Kutipan Sumber —
Laman

Senin, 06 Mei 2024

Dari Warung Nasi hingga Pedagang Donat, Mendengar Keresahan Soal Kenaikan Harga Barang

Mie ayam di warung sederhana dekat rumah (dok.Pri)

"Besok sepertinya saya gak jualan dulu Mbak. Soalnya harga bawang merah dan putih lagi mahal, cabai juga, nanti nunggu harga turun dikit"

Kata-kata tersebut melesat begitu saja dari Mbah Darmi. Mbah Darmi merupakan salah satu penjual nasi campur yang berada dekat rumah. Biasanya beliau buka sekitar pukul 4 sore. 

Tiap sore, saya atau adik akan bersemangat menuju tempat makan, yang terletak di pinggir jalan itu. Warung sederhana milik Mbah Darmi telah berjasa membuat kenyang para pelanggannya. 

Pelanggannya pun bermacam-macam, mulai dari perawat rumah sakit, para pedagang, warga biasa seperti saya, hingga tukang becak. Para pelanggan selalu datang berkunjung untuk sekadar ngopi, ngobrol hingga makan. 

Selain ramah kantong, lauk yang dijual Mbah Darmi sangat enak serta variatif. Wajar bila pukul 7 malam, beliau sudah kukut alias tutup karena barang dagangannya ludes. 

"Loh Mbah, saya besok mau makan apa kalau anda tidak berjualan?"

Tanya seorang bapak penarik becak berusia 50 tahunan yang duduk di sebelah saya. Si bapak sejak tadi makan dengan tenang. Namun, mendengar Mbah Darmi mengatakan bakal libur jualan, ia pun bertanya.

Menjawab si bapak, Mbah Darmi hanya tersenyum tipis. Sambil membungkus lauk-pauk yang saya beli, Mbah Darmi menjawab. 

"Lha gimana ya pak. Sekarang harga barang naik semua. Bumbu basah seperti bawang merah, bawang putih, dan cabai naik. Kalau kayak gini terus, saya gak akan dapat keuntungan kan! Maka dari itu mau libur dulu"

Saya yang sedari tadi menunggu semua lauk-pauk masuk ke kantong plastik hanya diam dan mendengarkan saja percakapan keduanya.

Rincian Tugas — Bagaimana kelanjutan tulisan di atas tentang keresahan pedagang kecil atas naiknya harga barang? Teruskan tulisan itu mulai setelah kalimat terakhirnya.

Data yang Diberikan —
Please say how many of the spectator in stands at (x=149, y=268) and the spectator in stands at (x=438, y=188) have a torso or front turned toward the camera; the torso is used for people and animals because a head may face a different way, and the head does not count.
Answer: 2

Jawaban Tugas —
Bagi pedagang kecil seperti Mbah Darmi, kenaikan harga bumbu dan bahan-bahan makanan sangat berpengaruh terhadap jadwal berjualan. 

Jika harga bumbu dan bahan makanan masih bisa dijangkau, beliau akan tetap buka lapak. Namun bila kenaikan harga cukup tinggi, beliau akan libur berjualan.

Sebelumnya, Mbah Darmi pernah berbagi keresahan soal kenaikan harga beras. Ketika harga beras naik, beliau tetap berusaha menjual nasinya dengan harga normal.

Mau bagaimana pun, rata-rata pembeli di warung Mbah Darmi merupakan masyarakat kecil. Misalnya pedagang keliling atau penarik becak yang biasa mangkal di jalanan dekat rumah.

Tak mungkin jika nasi lauk yang biasanya berharga Rp 5000 per piring menjadi Rp 7000 per piring. Bila harga dinaikkan, dikhawatirkan pelanggan Mbah Darmi memilih makan ke warung lain.

Demi menghindari itu, wanita berusia 66 tahun tersebut memilih libur jualan sampai harga bahan makanan bisa turun sedikit. Hal ini supaya beliau tak kesulitan dalam menentukan harga jual nasi dan lauk-pauknya.

Hampir sama dengan Mbah Darmi, cerita keresahan soal kenaikan harga barang juga dialami pedagang donat keliling yang biasa lewat.

Pedagang donat itu bernama Pak Ramli. Sembari mengambil donat yang saya pilih, mulanya beliau bercerita mengenai alasan beberapa hari tak berjualan, yang ternyata karena si istri sakit. Kemudian, cerita beralih pada pembahasan harga bawang merah dan bawang putih yang merangkak naik.

Sementara istri sakit, beliau menggantikan berjualan Soto Tauto tiap sore. Menurut Pak Ramli, ketika harga bawang merah, putih, dan beras naik, rasanya cukup kesulitan menentukan harga untuk seporsi soto beserta nasi.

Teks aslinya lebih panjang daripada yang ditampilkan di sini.